Text shown:
....................
C#

C# WeakReference Example

How would you like to be able to write the programming equivalent of “I might need this later….but I’m not so sure”? I’ll show you how.

A WeakReference is an object with a very interesting behavior, it allows you to keep a reference to an object while still making it possible for it to be garbage collected. See a previous post for a little more detail and links. Internally the WeakReference type uses an IntPtr to track a GCHandle that was acquired using the GCHandleType of Weak or WeakTrackResurrection.

This can be very useful if you are trying to managing the lifetime of objects in a cache or adding optimizations to possibly save time by not having to recreate an expensive object.

Let’s look at an example.

In your class you created two member variables:

WeakReference _weakRef = null;

Person _strongRef = null;

You created two new Person objects (which are simple objects I just created for this example, consisting of a Name property and some reference tracking code). Next you set the member variables to the newly created instances of the Person objects.

_strongRef = p;

_weakRef = new WeakReference(p1);

The difference here you’ll notice that _strongRef is just a regular normal reference, whereas _weakRef is set to a WeakReference object with the person object (p1) passed in as a parameter in the constructor.

If a garbage collection were to occur, or just for testing purposes you called it yourself with:

GC.Collect();

Then the p1 target object that is held by the _weakRef member variable should be garbage collected. You can write code to check:

if (_weakRef.IsAlive)

If the WeakReference is still alive you can convert the WeakReference to a strong or normal reference by using code like this:

Person p = _weakRef.Target as Person;

Now the p reference is treated as a strong reference and won’t be collected until it is no longer used. If you wanted to keep the reference around after the scope you could set that to a member variable.

There aren’t many times in programming that you get to say “maybe”. It’s usually binary — 1 or 0. A WeakReference seems to be one of them.
....................
Source material:
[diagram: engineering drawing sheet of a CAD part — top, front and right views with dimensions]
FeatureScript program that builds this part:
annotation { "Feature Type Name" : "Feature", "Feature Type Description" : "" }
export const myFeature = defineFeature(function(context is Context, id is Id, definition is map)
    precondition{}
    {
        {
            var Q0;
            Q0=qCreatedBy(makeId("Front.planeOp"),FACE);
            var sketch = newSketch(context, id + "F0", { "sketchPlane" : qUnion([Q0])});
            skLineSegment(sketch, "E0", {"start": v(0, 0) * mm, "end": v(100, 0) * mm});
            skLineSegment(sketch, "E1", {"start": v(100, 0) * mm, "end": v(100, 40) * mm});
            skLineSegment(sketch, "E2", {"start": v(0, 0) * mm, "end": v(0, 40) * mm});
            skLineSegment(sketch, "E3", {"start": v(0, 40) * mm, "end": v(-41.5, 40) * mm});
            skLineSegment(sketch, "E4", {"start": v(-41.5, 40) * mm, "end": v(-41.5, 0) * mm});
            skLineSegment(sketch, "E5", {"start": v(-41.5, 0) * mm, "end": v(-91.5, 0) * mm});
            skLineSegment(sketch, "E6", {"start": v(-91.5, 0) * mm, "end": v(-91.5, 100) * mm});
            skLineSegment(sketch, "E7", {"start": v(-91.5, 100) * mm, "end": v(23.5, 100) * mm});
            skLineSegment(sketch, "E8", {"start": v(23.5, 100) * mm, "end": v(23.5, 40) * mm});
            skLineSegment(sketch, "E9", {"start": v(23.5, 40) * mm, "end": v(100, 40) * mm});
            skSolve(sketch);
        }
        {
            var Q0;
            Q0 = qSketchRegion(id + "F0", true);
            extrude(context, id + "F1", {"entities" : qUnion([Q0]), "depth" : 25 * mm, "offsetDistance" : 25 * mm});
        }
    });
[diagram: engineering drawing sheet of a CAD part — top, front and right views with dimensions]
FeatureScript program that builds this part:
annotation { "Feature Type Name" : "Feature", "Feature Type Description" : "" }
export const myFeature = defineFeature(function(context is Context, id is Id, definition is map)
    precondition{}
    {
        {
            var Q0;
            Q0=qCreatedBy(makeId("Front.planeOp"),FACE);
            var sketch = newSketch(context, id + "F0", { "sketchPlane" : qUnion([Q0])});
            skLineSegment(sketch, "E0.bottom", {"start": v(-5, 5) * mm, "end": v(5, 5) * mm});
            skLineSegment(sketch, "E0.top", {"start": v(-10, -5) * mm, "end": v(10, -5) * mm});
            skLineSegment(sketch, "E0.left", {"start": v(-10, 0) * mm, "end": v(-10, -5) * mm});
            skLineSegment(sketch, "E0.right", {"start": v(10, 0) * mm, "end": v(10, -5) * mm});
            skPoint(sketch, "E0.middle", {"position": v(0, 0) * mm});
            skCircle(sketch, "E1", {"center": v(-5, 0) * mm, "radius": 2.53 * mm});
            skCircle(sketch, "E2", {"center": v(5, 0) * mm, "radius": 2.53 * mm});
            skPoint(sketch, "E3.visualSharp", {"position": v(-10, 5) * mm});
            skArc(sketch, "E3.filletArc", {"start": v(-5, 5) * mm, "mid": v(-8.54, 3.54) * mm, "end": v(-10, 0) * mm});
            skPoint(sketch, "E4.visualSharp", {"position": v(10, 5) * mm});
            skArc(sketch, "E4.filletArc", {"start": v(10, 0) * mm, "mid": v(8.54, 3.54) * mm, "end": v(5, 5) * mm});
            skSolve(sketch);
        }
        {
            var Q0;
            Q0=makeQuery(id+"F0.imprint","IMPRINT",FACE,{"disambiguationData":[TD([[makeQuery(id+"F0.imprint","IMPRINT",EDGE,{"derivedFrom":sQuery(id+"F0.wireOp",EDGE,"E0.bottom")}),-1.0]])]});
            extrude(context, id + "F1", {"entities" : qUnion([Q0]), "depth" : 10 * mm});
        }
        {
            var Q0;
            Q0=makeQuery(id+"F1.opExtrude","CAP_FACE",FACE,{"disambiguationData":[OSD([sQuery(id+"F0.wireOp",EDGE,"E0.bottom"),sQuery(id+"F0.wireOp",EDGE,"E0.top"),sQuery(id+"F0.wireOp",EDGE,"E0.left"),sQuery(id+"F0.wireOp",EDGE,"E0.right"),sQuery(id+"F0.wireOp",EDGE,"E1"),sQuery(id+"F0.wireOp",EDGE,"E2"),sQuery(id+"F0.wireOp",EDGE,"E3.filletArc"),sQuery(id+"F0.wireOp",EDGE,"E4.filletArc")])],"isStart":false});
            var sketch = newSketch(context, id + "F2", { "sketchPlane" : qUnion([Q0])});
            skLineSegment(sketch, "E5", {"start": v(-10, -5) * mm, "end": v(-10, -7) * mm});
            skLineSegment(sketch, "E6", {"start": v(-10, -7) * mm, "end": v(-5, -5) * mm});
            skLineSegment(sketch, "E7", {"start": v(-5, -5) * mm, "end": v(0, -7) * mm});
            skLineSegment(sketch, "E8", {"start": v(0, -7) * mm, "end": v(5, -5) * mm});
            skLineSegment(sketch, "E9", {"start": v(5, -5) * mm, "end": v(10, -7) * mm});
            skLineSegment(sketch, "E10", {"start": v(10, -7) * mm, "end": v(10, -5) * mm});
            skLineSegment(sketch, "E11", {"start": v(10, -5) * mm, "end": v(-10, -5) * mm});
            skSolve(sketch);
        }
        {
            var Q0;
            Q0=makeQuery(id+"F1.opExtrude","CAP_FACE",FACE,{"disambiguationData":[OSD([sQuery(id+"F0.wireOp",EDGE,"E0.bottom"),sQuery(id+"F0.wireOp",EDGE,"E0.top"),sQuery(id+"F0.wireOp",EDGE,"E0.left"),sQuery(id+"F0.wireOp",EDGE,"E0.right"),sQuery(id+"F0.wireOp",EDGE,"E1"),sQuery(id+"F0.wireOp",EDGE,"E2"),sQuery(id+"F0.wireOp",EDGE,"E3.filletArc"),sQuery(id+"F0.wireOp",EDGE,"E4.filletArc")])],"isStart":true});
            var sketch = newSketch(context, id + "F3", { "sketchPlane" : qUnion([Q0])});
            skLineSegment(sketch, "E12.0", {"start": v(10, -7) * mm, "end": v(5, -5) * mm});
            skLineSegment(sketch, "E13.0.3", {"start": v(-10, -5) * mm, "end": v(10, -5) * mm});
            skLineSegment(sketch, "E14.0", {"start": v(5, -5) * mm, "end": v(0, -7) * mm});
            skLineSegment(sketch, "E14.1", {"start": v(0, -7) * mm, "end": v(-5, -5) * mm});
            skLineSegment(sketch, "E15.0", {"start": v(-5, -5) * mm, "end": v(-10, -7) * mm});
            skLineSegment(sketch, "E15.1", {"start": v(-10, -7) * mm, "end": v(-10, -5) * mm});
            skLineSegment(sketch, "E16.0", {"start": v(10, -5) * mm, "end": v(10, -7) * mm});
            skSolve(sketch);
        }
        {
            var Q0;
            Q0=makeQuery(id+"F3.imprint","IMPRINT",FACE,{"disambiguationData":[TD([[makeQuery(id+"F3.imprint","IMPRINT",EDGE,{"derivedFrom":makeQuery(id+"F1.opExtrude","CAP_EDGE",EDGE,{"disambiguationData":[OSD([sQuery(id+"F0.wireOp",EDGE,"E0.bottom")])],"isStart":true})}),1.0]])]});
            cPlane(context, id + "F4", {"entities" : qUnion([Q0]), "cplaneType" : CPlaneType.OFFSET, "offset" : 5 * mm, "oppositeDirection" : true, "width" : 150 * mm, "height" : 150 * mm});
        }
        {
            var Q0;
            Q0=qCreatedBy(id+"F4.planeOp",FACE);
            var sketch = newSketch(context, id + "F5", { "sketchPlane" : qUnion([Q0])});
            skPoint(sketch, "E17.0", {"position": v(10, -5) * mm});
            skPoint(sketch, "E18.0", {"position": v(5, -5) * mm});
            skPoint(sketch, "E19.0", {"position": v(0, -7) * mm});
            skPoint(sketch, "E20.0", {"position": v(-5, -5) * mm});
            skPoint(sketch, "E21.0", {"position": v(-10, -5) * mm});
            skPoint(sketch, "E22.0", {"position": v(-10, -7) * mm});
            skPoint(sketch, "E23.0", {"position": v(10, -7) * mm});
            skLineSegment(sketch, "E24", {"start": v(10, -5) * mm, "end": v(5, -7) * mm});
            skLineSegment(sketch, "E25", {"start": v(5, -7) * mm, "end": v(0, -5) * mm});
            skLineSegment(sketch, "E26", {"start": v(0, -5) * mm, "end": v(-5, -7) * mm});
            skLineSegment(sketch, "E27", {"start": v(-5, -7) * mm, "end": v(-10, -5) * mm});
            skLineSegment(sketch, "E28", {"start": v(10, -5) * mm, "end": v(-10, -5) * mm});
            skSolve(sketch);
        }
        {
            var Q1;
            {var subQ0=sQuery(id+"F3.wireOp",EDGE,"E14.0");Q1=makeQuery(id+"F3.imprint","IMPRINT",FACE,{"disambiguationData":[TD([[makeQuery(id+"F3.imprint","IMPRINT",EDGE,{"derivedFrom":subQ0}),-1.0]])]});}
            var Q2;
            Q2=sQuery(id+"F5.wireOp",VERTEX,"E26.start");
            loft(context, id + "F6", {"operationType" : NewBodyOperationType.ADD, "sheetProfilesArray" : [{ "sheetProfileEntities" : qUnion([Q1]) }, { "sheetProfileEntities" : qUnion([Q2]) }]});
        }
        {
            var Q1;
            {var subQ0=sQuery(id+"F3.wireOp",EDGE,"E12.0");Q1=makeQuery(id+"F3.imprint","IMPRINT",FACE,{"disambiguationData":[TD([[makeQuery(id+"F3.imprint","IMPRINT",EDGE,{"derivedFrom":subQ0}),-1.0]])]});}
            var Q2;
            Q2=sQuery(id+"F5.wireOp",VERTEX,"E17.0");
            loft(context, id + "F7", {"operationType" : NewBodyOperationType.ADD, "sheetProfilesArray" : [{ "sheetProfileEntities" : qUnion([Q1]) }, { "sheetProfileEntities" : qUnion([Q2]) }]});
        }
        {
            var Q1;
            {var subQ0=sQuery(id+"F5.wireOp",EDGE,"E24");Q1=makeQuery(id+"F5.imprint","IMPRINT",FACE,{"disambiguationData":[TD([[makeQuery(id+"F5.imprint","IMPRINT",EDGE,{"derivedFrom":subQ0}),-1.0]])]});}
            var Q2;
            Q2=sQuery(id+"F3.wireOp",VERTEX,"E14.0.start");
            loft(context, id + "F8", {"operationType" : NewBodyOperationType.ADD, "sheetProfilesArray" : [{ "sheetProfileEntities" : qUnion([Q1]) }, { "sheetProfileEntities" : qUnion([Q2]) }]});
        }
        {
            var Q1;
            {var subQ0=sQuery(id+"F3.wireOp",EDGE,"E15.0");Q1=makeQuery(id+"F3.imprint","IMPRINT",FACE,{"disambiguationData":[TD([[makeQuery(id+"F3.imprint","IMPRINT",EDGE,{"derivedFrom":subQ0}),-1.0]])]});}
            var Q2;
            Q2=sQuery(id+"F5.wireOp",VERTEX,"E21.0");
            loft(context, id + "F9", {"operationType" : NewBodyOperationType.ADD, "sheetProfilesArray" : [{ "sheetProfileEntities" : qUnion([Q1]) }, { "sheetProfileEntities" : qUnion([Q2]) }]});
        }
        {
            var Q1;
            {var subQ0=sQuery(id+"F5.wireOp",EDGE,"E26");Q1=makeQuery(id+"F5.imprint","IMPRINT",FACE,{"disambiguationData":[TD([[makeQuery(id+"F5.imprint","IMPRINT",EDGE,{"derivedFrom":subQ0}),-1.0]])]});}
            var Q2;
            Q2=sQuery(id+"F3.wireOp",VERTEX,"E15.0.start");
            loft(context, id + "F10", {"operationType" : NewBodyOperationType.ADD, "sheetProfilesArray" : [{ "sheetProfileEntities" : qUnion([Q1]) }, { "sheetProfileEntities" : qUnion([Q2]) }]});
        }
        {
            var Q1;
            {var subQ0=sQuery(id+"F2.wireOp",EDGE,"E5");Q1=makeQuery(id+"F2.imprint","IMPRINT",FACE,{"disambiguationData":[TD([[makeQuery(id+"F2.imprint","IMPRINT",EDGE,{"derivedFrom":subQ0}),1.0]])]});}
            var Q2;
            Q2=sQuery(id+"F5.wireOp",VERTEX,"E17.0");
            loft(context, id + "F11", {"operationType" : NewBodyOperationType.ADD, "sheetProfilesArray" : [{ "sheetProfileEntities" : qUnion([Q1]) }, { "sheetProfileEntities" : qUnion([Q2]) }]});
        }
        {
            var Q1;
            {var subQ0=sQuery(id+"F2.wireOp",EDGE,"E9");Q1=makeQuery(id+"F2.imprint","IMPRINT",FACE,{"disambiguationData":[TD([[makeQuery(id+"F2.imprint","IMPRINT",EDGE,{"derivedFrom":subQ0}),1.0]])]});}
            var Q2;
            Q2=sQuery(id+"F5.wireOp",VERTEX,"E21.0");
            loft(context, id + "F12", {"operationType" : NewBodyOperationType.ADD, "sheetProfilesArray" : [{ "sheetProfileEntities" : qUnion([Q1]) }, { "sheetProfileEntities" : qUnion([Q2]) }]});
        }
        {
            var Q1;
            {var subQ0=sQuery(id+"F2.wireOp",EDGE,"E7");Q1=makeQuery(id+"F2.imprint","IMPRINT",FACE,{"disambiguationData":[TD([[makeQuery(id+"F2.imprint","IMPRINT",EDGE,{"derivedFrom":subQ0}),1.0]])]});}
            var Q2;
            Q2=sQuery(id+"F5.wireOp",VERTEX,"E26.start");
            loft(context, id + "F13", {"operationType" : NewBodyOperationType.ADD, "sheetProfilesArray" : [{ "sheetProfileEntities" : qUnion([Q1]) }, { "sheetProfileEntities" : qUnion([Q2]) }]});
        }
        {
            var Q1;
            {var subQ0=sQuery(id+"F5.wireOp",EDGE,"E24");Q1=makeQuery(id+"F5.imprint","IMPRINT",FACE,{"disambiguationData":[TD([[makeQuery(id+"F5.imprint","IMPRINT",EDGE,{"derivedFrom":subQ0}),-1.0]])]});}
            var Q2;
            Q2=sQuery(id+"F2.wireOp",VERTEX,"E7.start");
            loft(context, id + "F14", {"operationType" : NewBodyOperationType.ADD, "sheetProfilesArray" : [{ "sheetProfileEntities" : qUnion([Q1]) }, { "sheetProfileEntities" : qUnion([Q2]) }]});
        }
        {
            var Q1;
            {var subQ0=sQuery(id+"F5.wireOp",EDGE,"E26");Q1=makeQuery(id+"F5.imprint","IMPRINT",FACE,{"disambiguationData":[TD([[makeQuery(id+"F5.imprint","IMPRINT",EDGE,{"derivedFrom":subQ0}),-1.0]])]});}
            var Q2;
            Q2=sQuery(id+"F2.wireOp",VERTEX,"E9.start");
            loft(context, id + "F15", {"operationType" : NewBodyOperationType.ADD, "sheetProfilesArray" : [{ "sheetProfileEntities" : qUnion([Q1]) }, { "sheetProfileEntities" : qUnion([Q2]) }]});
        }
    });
....................
To do:
- a) Answer these from the WeakReference text:
(i) What type does WeakReference use internally to track a GCHandle?
(ii) Which property do you check to see whether _weakRef's target still exists?
(iii) What call can you make yourself to trigger garbage collection for testing?
- b) Put this sentence from the WeakReference text into Spanish: "There aren’t many times in programming that you get to say “maybe”."
Rely only on the WeakReference text here, not on the lines.

Answers to the exercises:
- a)
(i) An IntPtr.
(ii) IsAlive.
(iii) GC.Collect();

- b) No hay muchas ocasiones en la programación en las que puedas decir «quizás».